In una situazione del genere, i partiti – soprattutto se privi di strumenti di controllo da parte della base – non possono essere gli unici depositari delle indicazioni delle elettrici e degli elettori. Perché, se è vero che il voto di preferenza è denso di insidie, il voto ad una lista bloccata può essere anche peggio, molto peggio. Con una modalità del genere c’è addirittura il rischio che una cosca criminale, invece di puntare su singoli “cavalli”, faccia “asso cogli tutto” e determini TUTTI gli eletti di una o più liste: basta impossessarsi di quelle formazioni attraverso il mercato delle tessere e la nomina di dirigenti “amici”! Con la modalità sponsorizzata da Scopelliti, infine, si impedirebbe ai cittadini-elettori di scegliere, anche all’interno di una lista che non si è posta troppi fronzoli morali durante la formazione delle liste, tra candidati onesti e “impresentabili”, tra candidati inseriti per meriti politici e candidati “catapultati” perché lacché (o “veline” o protagonisti dei “bunga-bunga party”) dei “signori delle tessere”, con il rischio di incentivare ulteriormente la disaffezione dalle urne da parte delle persone perbene e decuplicare il potere contrattuale di chi vota per interesse.

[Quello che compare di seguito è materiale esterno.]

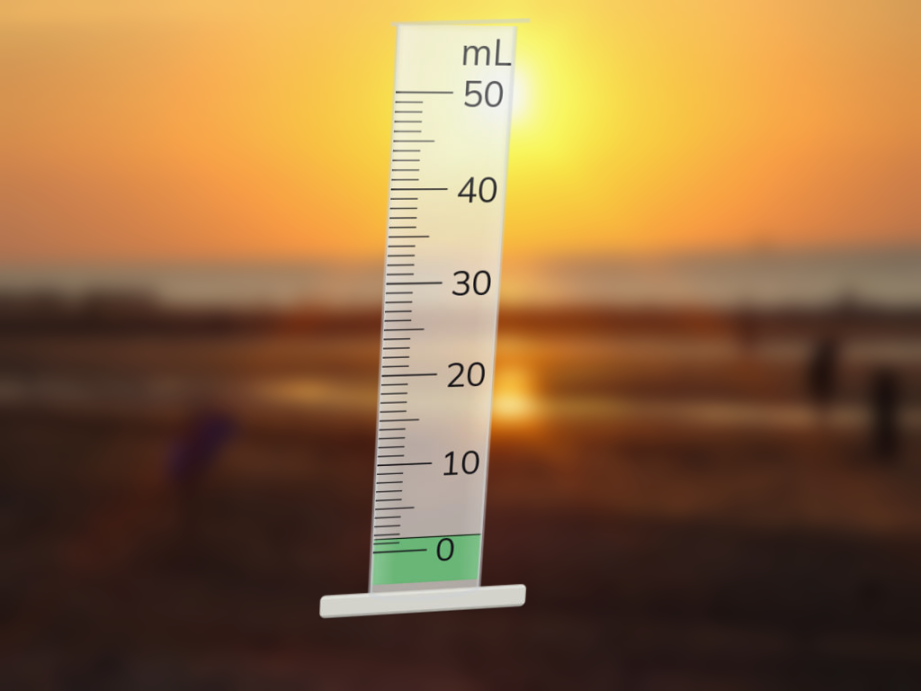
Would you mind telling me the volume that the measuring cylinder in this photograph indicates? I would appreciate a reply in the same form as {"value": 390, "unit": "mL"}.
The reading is {"value": 1.5, "unit": "mL"}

Una proposta irricevibile, quella del governatore della Calabria, da rispedire senza indugi al mittente e far fallire. I partiti facciano la loro parte per vigilare sulla questione morale interna e l’immagine che danno all’esterno; per il resto ci sono le leggi vigenti dello Stato in materia di contrasto al condizionamento criminale del voto e, non ultimo, il diritto-dovere dei cittadini di decidere secondo coscienza.